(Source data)
####

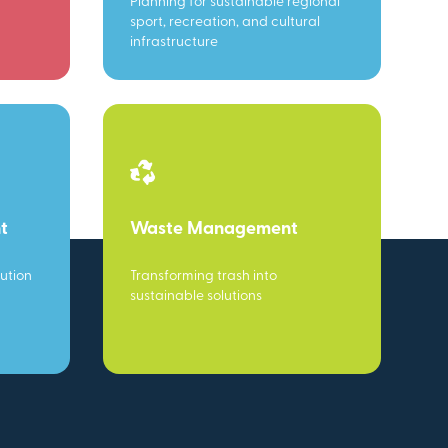
Planning for sustainable regional
sport, recreation, and cultural
infrastructure
t
Waste Management
ution
Transforming trash into
sustainable solutions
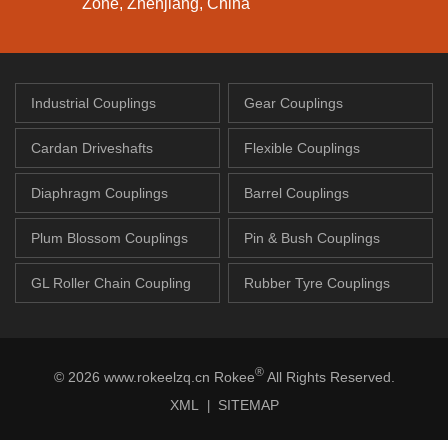
Zone, Zhenjiang, China
Industrial Couplings
Gear Couplings
Cardan Driveshafts
Flexible Couplings
Diaphragm Couplings
Barrel Couplings
Plum Blossom Couplings
Pin & Bush Couplings
GL Roller Chain Coupling
Rubber Tyre Couplings
®
© 2026 www.rokeelzq.cn Rokee
All Rights Reserved.
XML
SITEMAP
|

####

▸ What you will do
Copy, without any change, the lines from the one that contains "Cardan Driveshafts" to the final line of the entries above.

▸ Response for this exercise
Cardan Driveshafts
Flexible Couplings
Diaphragm Couplings
Barrel Couplings
Plum Blossom Couplings
Pin & Bush Couplings
GL Roller Chain Coupling
Rubber Tyre Couplings
®
© 2026 www.rokeelzq.cn Rokee
All Rights Reserved.
XML
SITEMAP
|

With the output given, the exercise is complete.